- Exercise directions -
The answer must consist of each line of the records below that contains the string "should".

- Records -

—————

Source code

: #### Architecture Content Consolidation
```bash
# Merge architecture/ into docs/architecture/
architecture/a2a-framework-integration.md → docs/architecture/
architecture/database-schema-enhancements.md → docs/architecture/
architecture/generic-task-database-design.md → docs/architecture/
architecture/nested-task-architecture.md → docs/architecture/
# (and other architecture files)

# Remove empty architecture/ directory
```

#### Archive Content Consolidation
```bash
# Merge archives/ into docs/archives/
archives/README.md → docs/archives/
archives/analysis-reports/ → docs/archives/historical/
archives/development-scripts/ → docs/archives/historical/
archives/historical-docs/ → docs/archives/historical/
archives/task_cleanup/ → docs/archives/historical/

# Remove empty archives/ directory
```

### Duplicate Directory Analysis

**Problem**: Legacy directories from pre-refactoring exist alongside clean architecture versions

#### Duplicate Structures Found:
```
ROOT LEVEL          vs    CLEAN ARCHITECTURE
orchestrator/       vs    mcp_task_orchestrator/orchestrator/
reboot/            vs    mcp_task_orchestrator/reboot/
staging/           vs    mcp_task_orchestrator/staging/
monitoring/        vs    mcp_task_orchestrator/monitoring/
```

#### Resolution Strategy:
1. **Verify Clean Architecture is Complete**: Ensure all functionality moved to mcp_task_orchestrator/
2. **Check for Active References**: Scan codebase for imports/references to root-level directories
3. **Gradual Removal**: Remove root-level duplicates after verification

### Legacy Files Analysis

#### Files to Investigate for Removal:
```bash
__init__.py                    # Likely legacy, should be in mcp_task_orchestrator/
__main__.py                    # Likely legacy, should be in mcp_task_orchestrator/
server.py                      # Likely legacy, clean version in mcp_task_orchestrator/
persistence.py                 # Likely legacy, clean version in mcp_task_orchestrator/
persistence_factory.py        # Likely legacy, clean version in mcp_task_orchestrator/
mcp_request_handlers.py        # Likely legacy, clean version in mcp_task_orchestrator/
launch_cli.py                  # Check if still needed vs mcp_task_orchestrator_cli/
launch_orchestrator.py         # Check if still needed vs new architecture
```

—————

- Solution to this exercise -
__init__.py                    # Likely legacy, should be in mcp_task_orchestrator/
__main__.py                    # Likely legacy, should be in mcp_task_orchestrator/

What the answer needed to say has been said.